If you have a related question, please click the "Ask a related question" button in the top right corner. The newly created question will be automatically linked to this question.

OMAP L138 Starteware grlib: TI Comercial license?

Anonymous
Anonymous
Guru 17045 points

Hi,

I read from OMAP L138 Starterware software license that different package components have might have different types of license. For the grlib graphics library I am interested in, the license appears to be TI Commercial.

I searched TI.com without finding a page whose title contains "TI commercial". So could anyone tell me the nature of this license? Do I have to pay royalty to TI if it is used in my product? Can I modify the software?

 

Zheng

  • Hi Zheng,

                  The nature of the license is added at the header of each file in the grlib. Basically it means that you can use the grlib in TI devices only. you need not pay royalty to use on TI devices.

    Regards

    Baskaran

  • Baskaran,

    license said:

    // Copyright (c) 2007-2010 Texas Instruments Incorporated.  All rights reserved.
    // Software License Agreement
    //
    // Texas Instruments (TI) is supplying this software for use solely and
    // exclusively on TI's microcontroller products. The software is owned by
    // TI and/or its suppliers, and is protected under applicable copyright
    // laws. You may not combine this software with "viral" open-source
    // software in order to form a larger program.

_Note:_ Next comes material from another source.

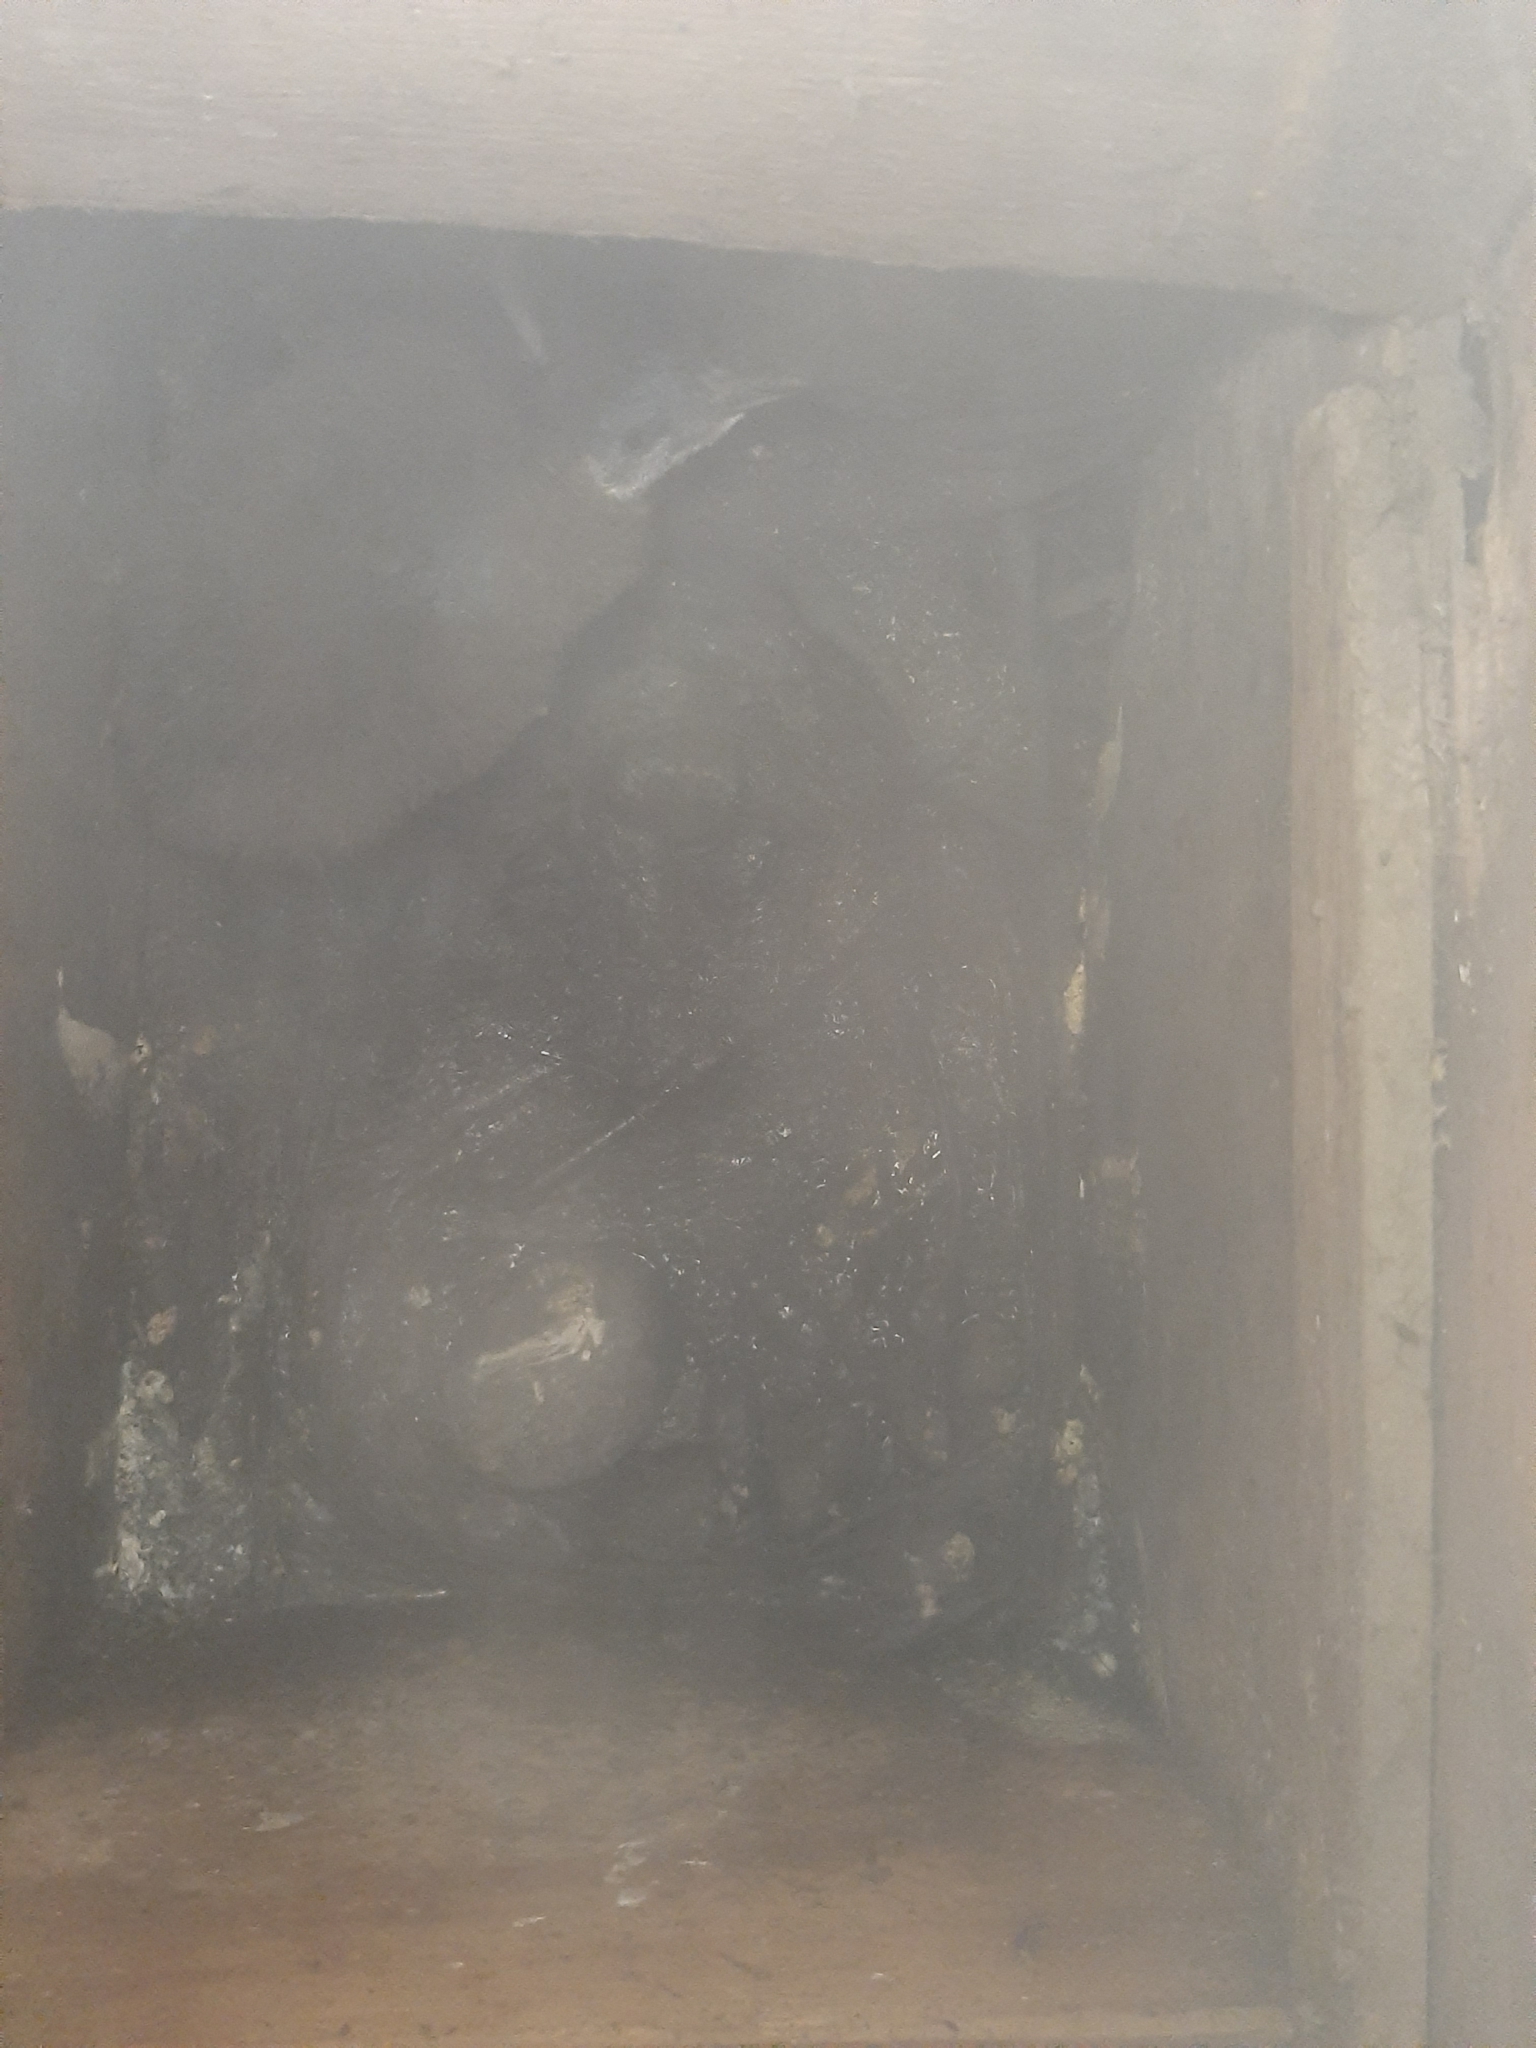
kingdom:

    The definition for the so-called "viral" open-source copyleft license policy is that once a open-source program is used in your project, it automaticaly renders your entire source code also "copyleft".

    Then regarding the interpretation of the TI license statement, does it actually mean:

    If you have used this code on TI device,

    1. then you cannot use any kind of open-source together in your product together with it, because they together form a larger program
    2. or, you can still use other open-source software but you cannot make the this TI-part copyleft

    ?

    I think (2) is not a valid interpretation because if one adopts any GPL software, it automatically makes anything used in conjunction with it also "copyleft", which immediately violates the TI requirement. So the TI license statement actually means, when combined with the GPL definition, that NO GPL software at all shall be used together with it. Is it correct?